→ **What this exercise asks**
a: In the message on recipe substitutions, what term does the reply use for a recipe altered with period-appropriate substitutions?
b: In the entries, update the lines from the start of the entries through the line containing "22: (173, 140)", inclusive, so that "visible" becomes "observable" with nothing else changed. Leave the pictures out of the answer.

→ **Text for analysis**

+--

SC - Re: Gerards Herbal

ChannonM@aol.com ChannonM at aol.com
Wed Apr 5 17:43:53 PDT 2000


In a message dated 4/5/00 4:03:18 PM Pacific Daylight Time, 
ahrenshav at yahoo.com writes:

 To follow the substitutions that
>  the original author mentions is still following period
>  practice.  However, to make your own substitutions
>  based on your personal taste is to take that recipe
>  out of the period context and turn it into a modern
>  adaptation, and not a period recreation. 

Wrong.  So long as the substitutions are period and appropriate, it then 
becomes a "period adaptation", not necessarily a modern one.  Substitution of 
ingredients, as you have just described, IS a period practice.  As I have 
said, it may not be a "blind re-creation" of the recipe, but that does not 
take it "out of period".  Medieval cooks had tastebuds just like we do today. 
 It is logical to assume that they changed and "adulterated" recipes.

To make
>  substitutions without knowing what was done during
>  period is, in my opinion, a more dangerous proposition
>  than not allowing substitutions.  I would recommend
>  that you actually study period recipes before you
>  start spouting theories that you have no
>  substantiation for.

+--

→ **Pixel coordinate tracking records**
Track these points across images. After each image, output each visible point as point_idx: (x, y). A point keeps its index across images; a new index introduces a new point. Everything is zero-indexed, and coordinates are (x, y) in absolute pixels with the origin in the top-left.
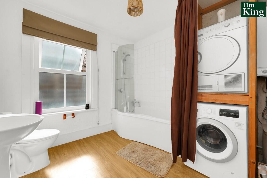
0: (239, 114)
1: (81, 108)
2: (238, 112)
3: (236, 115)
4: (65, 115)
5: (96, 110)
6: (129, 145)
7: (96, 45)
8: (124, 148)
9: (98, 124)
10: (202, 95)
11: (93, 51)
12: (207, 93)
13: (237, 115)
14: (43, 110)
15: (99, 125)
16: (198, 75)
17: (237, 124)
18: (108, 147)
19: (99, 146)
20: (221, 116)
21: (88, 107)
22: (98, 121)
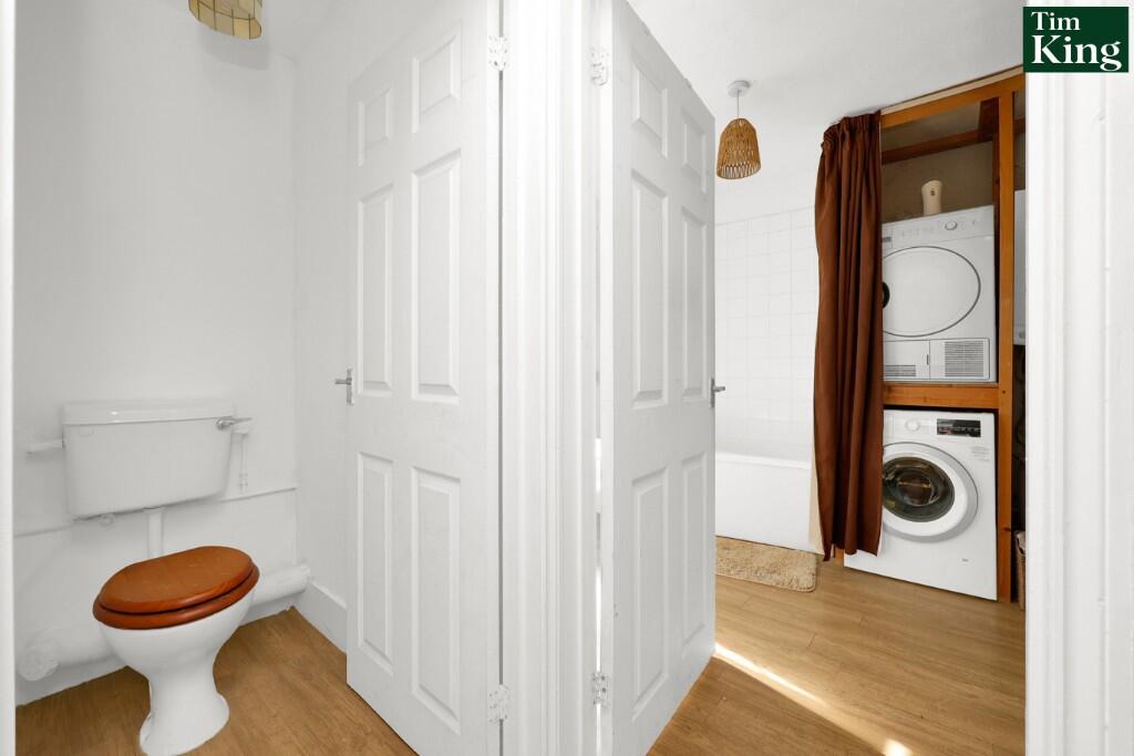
0: (979, 427)
2: (977, 424)
3: (972, 430)
10: (889, 388)
12: (903, 384)
13: (976, 429)
16: (884, 339)
17: (977, 451)
20: (940, 436)
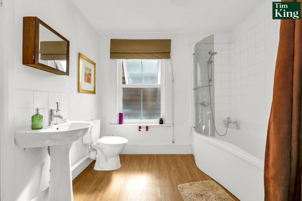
1: (154, 122)
4: (140, 127)
5: (171, 126)
6: (201, 182)
7: (170, 53)
8: (191, 183)
9: (173, 142)
11: (166, 59)
14: (125, 120)
15: (174, 144)
18: (173, 173)
19: (165, 168)
21: (161, 122)
22: (173, 140)
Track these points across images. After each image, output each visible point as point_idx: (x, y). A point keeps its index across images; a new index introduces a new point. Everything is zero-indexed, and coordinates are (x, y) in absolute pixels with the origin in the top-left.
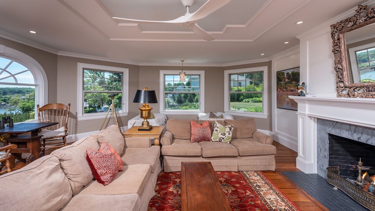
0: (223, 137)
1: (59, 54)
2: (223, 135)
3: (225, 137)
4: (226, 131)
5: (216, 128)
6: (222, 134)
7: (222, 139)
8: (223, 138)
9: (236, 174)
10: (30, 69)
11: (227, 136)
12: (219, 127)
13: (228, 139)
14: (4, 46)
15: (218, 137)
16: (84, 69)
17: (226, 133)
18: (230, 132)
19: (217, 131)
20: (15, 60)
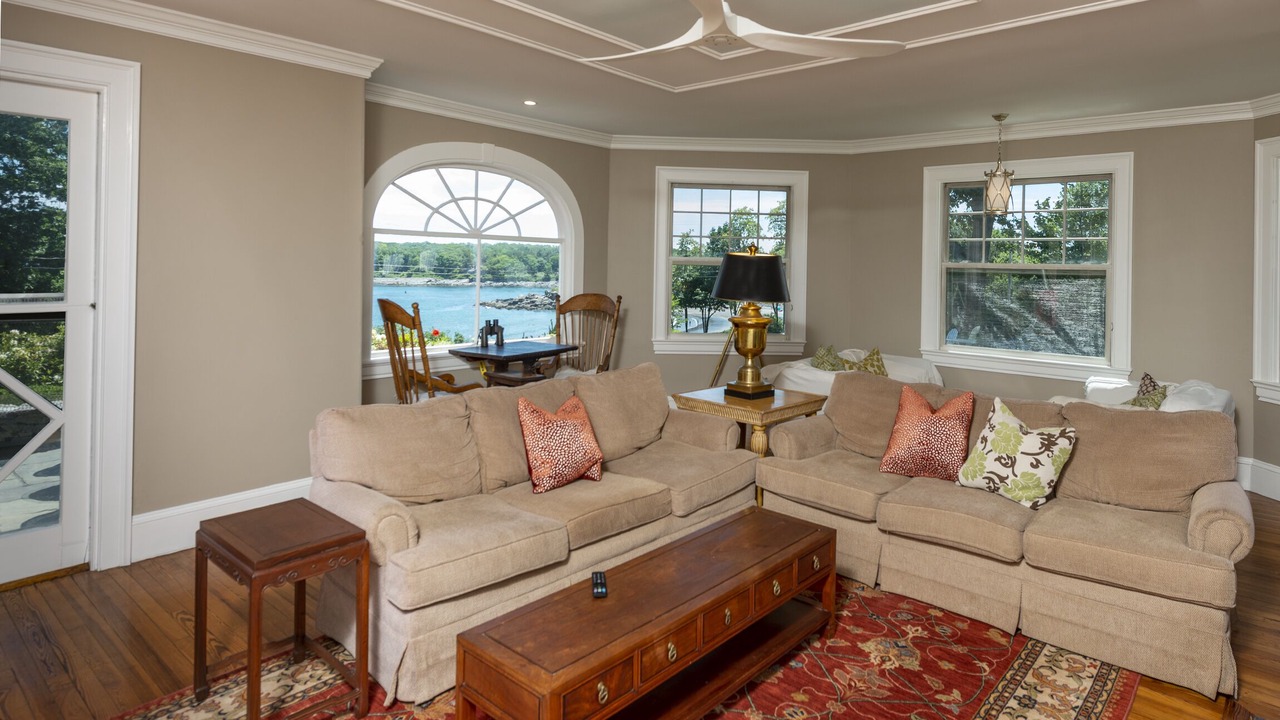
0: (1004, 472)
1: (613, 146)
2: (1005, 465)
3: (1012, 477)
4: (1021, 448)
5: (986, 432)
6: (998, 459)
7: (997, 480)
8: (1002, 479)
9: (1003, 641)
10: (549, 197)
11: (1024, 475)
12: (998, 427)
13: (1024, 488)
14: (493, 145)
15: (981, 471)
16: (673, 185)
17: (1019, 457)
18: (1043, 458)
19: (986, 441)
20: (519, 178)
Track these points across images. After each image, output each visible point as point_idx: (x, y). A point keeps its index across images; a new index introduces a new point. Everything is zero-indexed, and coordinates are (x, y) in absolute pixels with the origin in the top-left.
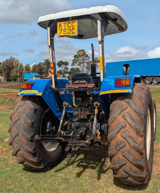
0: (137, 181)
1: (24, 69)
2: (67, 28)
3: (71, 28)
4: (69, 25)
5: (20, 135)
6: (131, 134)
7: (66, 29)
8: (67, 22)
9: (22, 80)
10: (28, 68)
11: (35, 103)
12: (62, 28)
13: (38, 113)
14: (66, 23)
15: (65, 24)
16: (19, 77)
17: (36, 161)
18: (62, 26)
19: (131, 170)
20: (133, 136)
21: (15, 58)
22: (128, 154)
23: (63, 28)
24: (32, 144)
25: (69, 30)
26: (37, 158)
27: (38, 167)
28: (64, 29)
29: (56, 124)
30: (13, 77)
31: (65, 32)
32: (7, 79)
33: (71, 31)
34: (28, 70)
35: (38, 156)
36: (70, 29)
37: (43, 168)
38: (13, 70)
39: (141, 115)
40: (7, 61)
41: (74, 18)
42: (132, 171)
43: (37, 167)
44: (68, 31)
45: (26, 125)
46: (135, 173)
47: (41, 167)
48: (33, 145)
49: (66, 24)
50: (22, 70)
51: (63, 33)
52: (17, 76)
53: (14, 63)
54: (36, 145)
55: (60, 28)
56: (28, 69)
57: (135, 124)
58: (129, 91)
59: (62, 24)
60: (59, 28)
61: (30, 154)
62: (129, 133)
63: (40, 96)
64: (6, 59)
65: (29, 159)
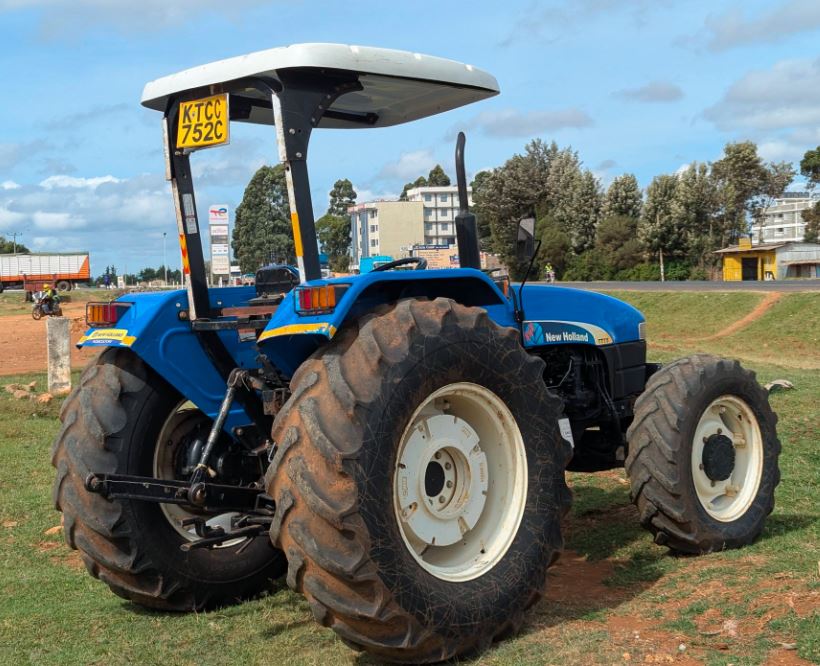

+--

→ **Answers for the tasks**
a: A "period adaptation."

b:
Track these points across images. After each image, output each observable point as point_idx: (x, y). A point keeps its index across images; a new index introduces a new point. Everything is zero-indexed, and coordinates are (x, y) in absolute pixels with the origin in the top-left.
0: (239, 114)
1: (81, 108)
2: (238, 112)
3: (236, 115)
4: (65, 115)
5: (96, 110)
6: (129, 145)
7: (96, 45)
8: (124, 148)
9: (98, 124)
10: (202, 95)
11: (93, 51)
12: (207, 93)
13: (237, 115)
14: (43, 110)
15: (99, 125)
16: (198, 75)
17: (237, 124)
18: (108, 147)
19: (99, 146)
20: (221, 116)
21: (88, 107)
22: (98, 121)
0: (979, 427)
2: (977, 424)
3: (972, 430)
10: (889, 388)
12: (903, 384)
13: (976, 429)
16: (884, 339)
17: (977, 451)
20: (940, 436)
1: (154, 122)
4: (140, 127)
5: (171, 126)
6: (201, 182)
7: (170, 53)
8: (191, 183)
9: (173, 142)
11: (166, 59)
14: (125, 120)
15: (174, 144)
18: (173, 173)
19: (165, 168)
21: (161, 122)
22: (173, 140)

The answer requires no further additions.